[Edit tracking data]
↓↓↓
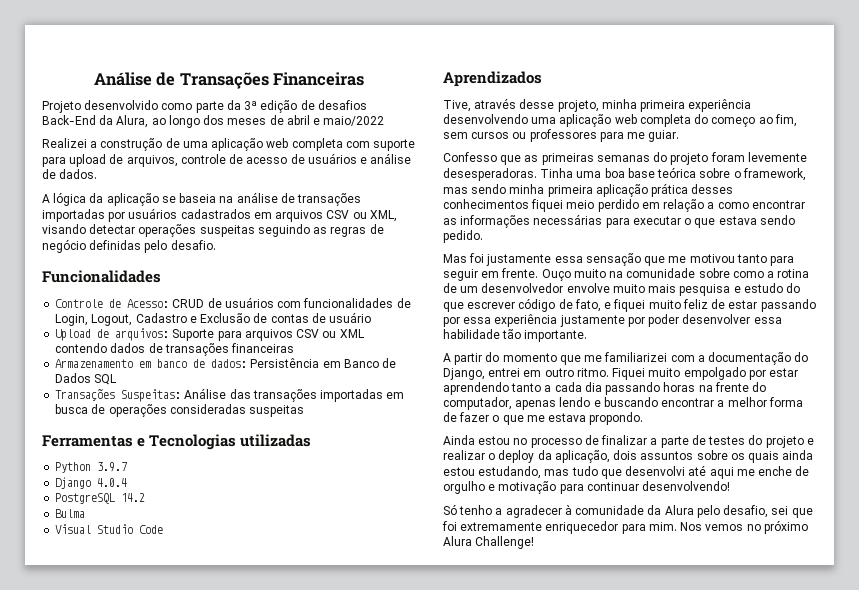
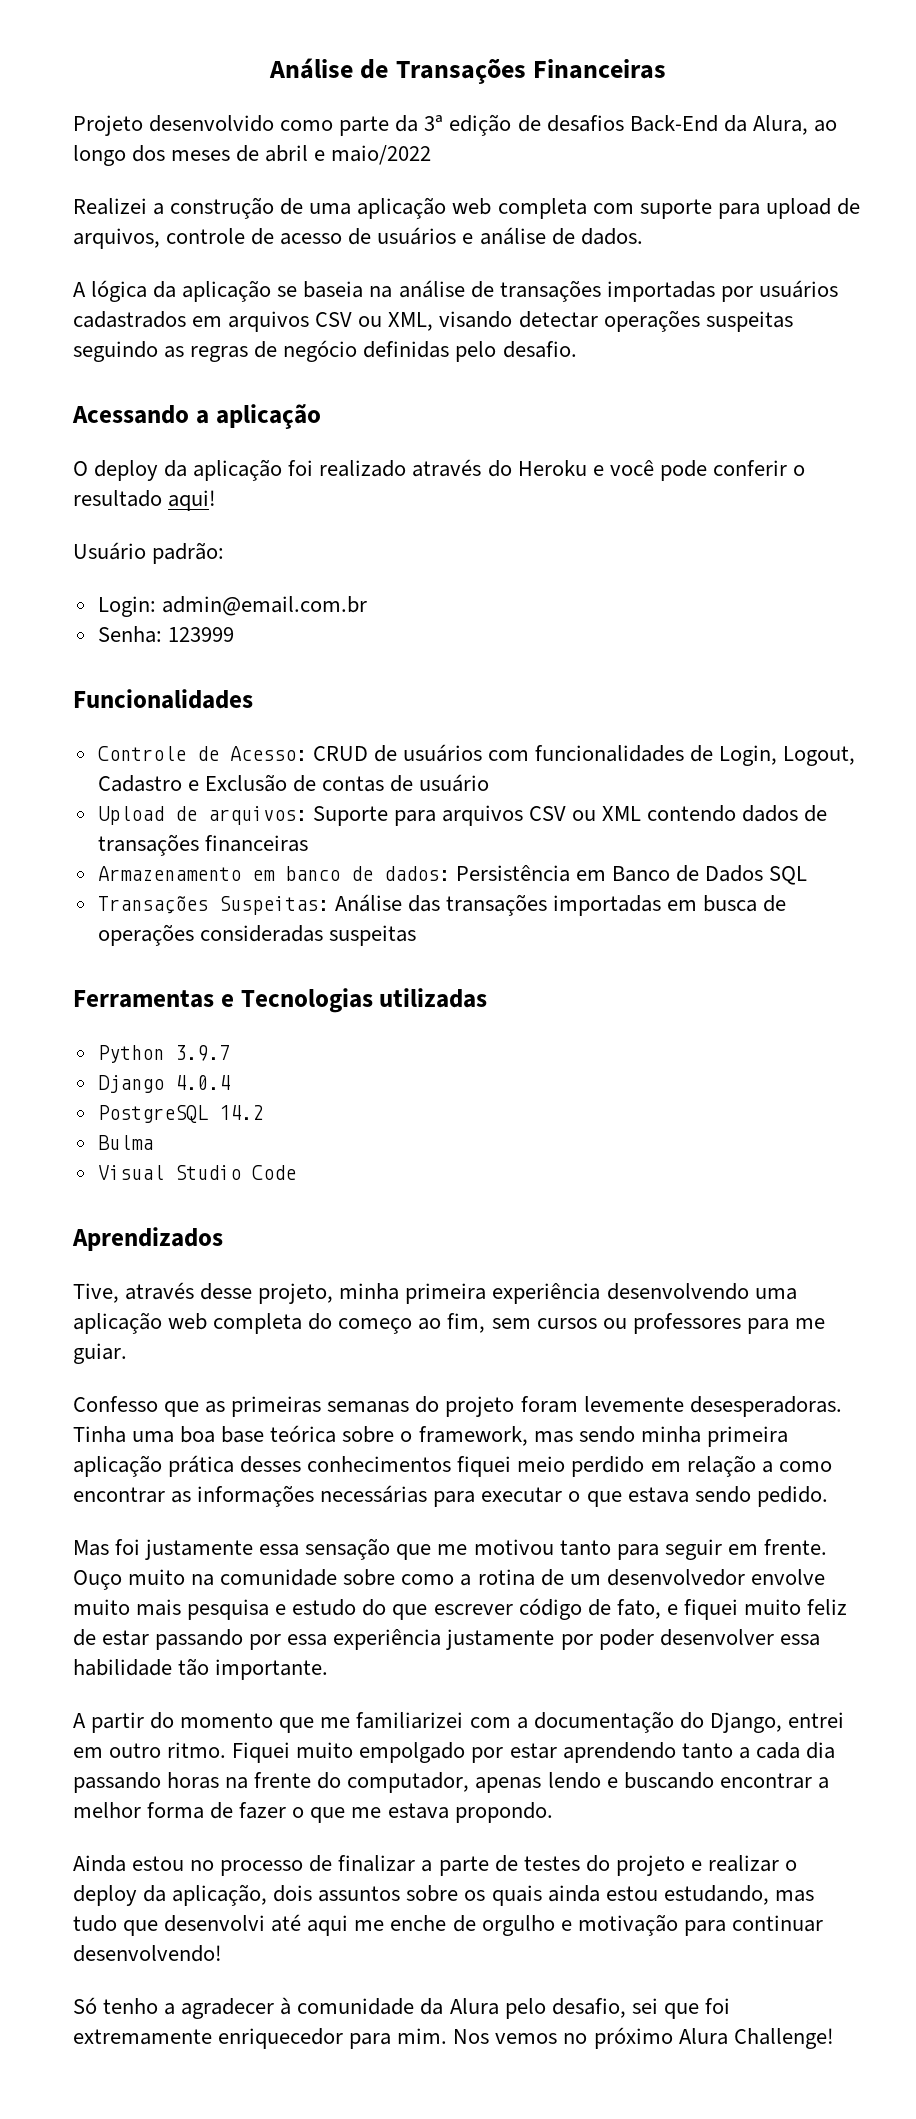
(216, 245) none -> [72,404,321,429] [73,459,805,481] [73,490,217,511] [73,542,225,564] [97,596,367,617] [97,626,234,643] // Acessando a aplicação // O deploy da aplicação foi realizado através do Heroku e você pode conferir o resultado aqui! // Usuário padrão: // Login: admin@email.com.br // Senha: 123999

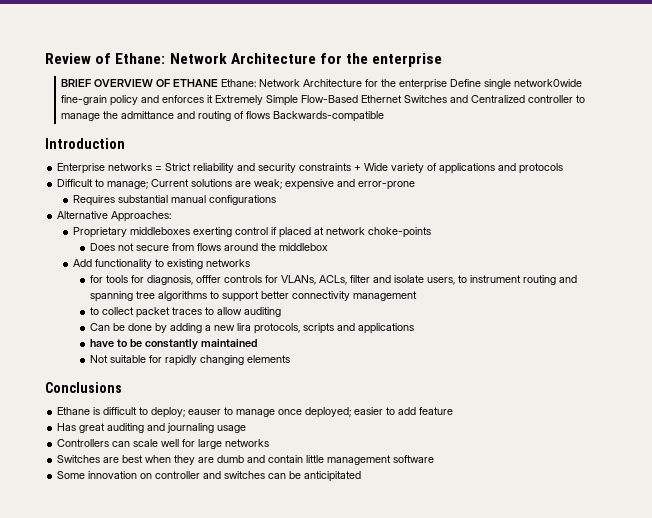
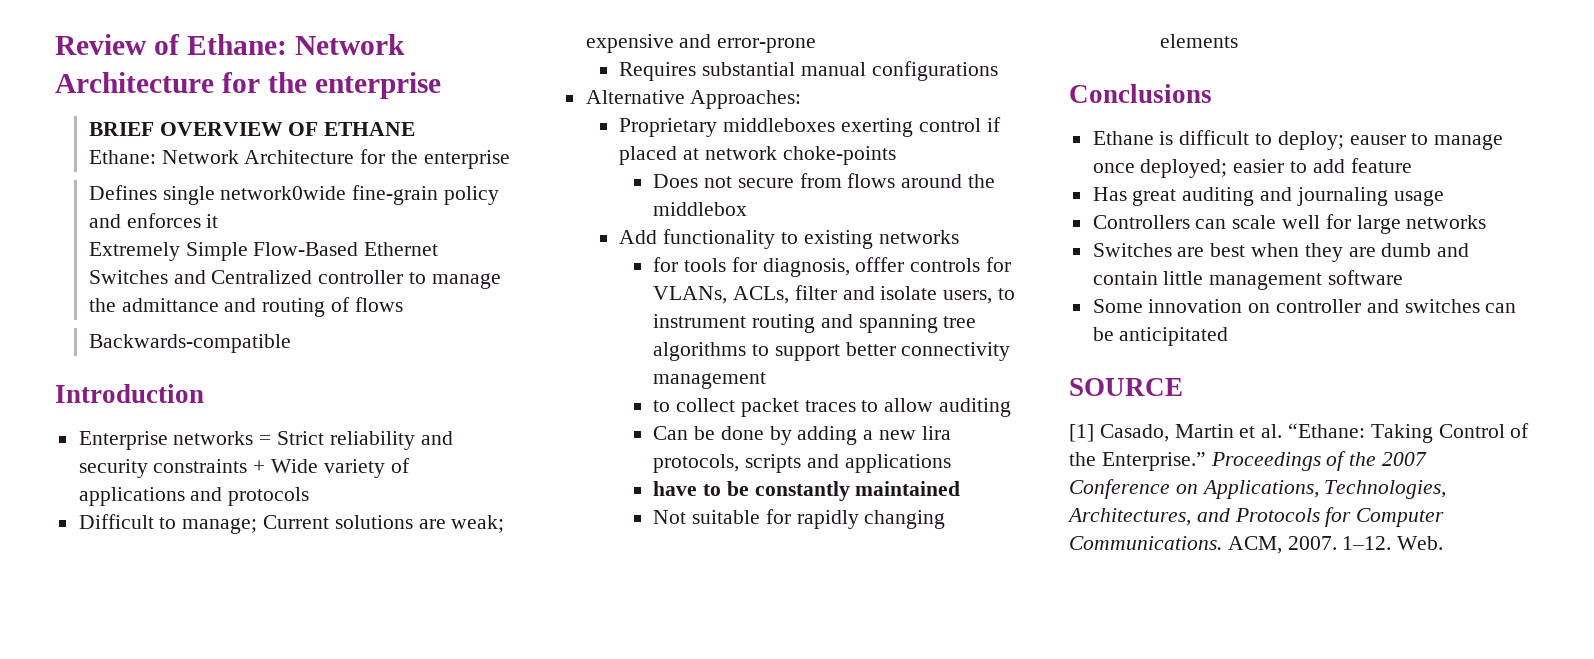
[221,79,482,90] Ethane: Network Architecture for the enterprise Define -> [88,149,510,169] [88,185,157,200] // Ethane: Network Architecture for the enterprise // Defines
(214, 99) none -> (219, 221) //
(271, 115) none -> (403, 304) //
(362, 476) none -> [1069,378,1183,396] [1069,423,1530,443] [1069,451,1428,471] [1069,479,1447,499] [1067,507,1445,527] [1069,536,1444,554] // SOURCE // [1] Casado, Martin et al. “Ethane: Taking Control of the Enterprise.” Proceedings of the 2007 Conference on Applications, Technologies, Architectures, and Protocols for Computer Communications. ACM, 2007. 1–12. Web.

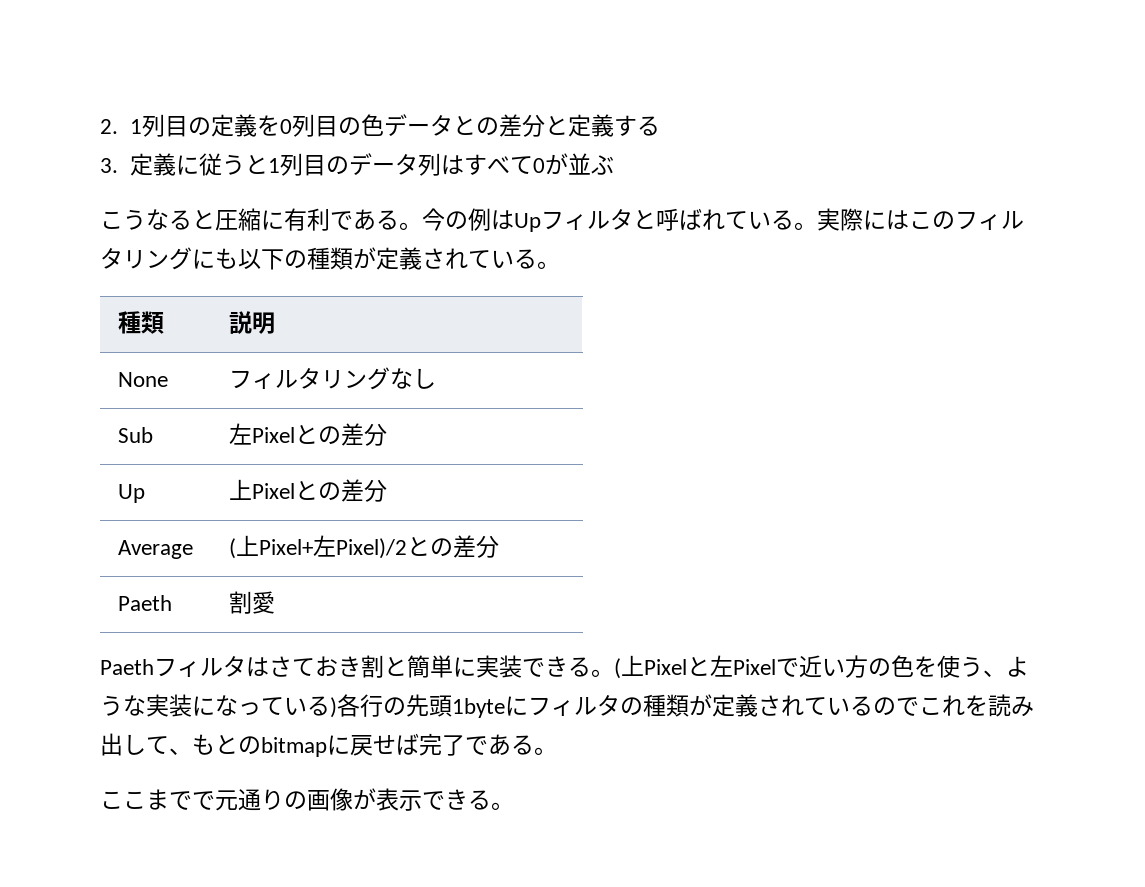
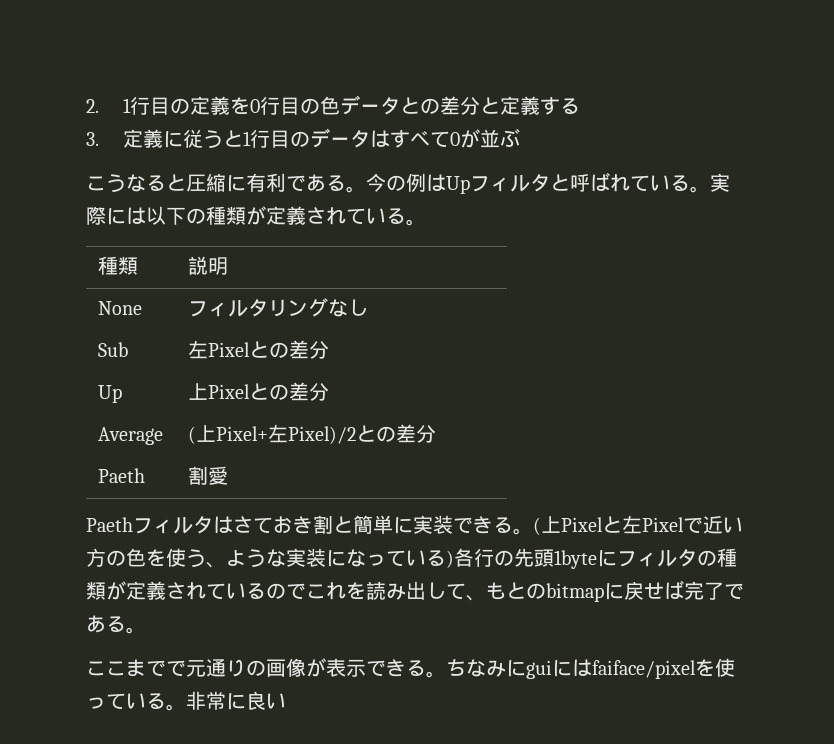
[141,114,165,137] 列 -> [130,96,151,115] 行
[291,114,315,137] 列 -> [260,96,281,115] 行
[279,153,303,176] 列 -> [250,129,271,148] 行
[417,153,441,176] 列 -> (371, 139) none
[909,211,1024,230] [100,247,238,270] このフィルタリングにも -> (146, 216) none
(514, 806) none -> [446,658,735,679] [86,691,286,711] ちなみにguiにはfaiface/pixelを使っている。非常に良い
↑↑↑
> Exercise requirements:
In the records above, find every line containing the word "Ethane" and show it.

> Answer section:
[221,79,482,90] Ethane: Network Architecture for the enterprise Define -> [88,149,510,169] [88,185,157,200] // Ethane: Network Architecture for the enterprise // Defines
(362, 476) none -> [1069,378,1183,396] [1069,423,1530,443] [1069,451,1428,471] [1069,479,1447,499] [1067,507,1445,527] [1069,536,1444,554] // SOURCE // [1] Casado, Martin et al. “Ethane: Taking Control of the Enterprise.” Proceedings of the 2007 Conference on Applications, Technologies, Architectures, and Protocols for Computer Communications. ACM, 2007. 1–12. Web.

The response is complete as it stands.